Turn the entries below into a JSON list of strings with one string per line, leaving out blank lines.

Data provided
-----
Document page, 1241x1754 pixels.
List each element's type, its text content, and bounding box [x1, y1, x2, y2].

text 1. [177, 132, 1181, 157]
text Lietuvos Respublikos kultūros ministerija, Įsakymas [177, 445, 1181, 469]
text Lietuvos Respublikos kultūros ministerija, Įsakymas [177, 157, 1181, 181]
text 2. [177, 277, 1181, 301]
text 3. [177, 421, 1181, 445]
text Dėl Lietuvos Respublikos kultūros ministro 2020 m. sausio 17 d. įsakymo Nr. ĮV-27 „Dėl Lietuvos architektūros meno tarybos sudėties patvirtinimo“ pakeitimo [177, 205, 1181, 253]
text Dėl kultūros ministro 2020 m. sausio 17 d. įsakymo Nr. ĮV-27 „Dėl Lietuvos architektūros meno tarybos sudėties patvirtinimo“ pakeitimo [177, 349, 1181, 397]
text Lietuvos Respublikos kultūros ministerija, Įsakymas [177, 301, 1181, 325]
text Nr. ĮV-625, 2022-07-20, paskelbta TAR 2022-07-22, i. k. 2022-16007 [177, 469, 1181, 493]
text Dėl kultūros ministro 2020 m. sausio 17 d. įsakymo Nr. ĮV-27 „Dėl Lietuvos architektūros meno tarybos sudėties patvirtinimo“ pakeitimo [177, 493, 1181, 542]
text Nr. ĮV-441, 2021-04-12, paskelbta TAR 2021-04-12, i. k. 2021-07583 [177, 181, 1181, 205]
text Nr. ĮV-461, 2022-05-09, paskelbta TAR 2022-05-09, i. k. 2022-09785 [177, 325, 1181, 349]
-----
Task output
[
  "Document page, 1241x1754 pixels.",
  "List each element's type, its text content, and bounding box [x1, y1, x2, y2].",
  "text 1. [177, 132, 1181, 157]",
  "text Lietuvos Respublikos kultūros ministerija, Įsakymas [177, 445, 1181, 469]",
  "text Lietuvos Respublikos kultūros ministerija, Įsakymas [177, 157, 1181, 181]",
  "text 2. [177, 277, 1181, 301]",
  "text 3. [177, 421, 1181, 445]",
  "text Dėl Lietuvos Respublikos kultūros ministro 2020 m. sausio 17 d. įsakymo Nr. ĮV-27 „Dėl Lietuvos architektūros meno tarybos sudėties patvirtinimo“ pakeitimo [177, 205, 1181, 253]",
  "text Dėl kultūros ministro 2020 m. sausio 17 d. įsakymo Nr. ĮV-27 „Dėl Lietuvos architektūros meno tarybos sudėties patvirtinimo“ pakeitimo [177, 349, 1181, 397]",
  "text Lietuvos Respublikos kultūros ministerija, Įsakymas [177, 301, 1181, 325]",
  "text Nr. ĮV-625, 2022-07-20, paskelbta TAR 2022-07-22, i. k. 2022-16007 [177, 469, 1181, 493]",
  "text Dėl kultūros ministro 2020 m. sausio 17 d. įsakymo Nr. ĮV-27 „Dėl Lietuvos architektūros meno tarybos sudėties patvirtinimo“ pakeitimo [177, 493, 1181, 542]",
  "text Nr. ĮV-441, 2021-04-12, paskelbta TAR 2021-04-12, i. k. 2021-07583 [177, 181, 1181, 205]",
  "text Nr. ĮV-461, 2022-05-09, paskelbta TAR 2022-05-09, i. k. 2022-09785 [177, 325, 1181, 349]"
]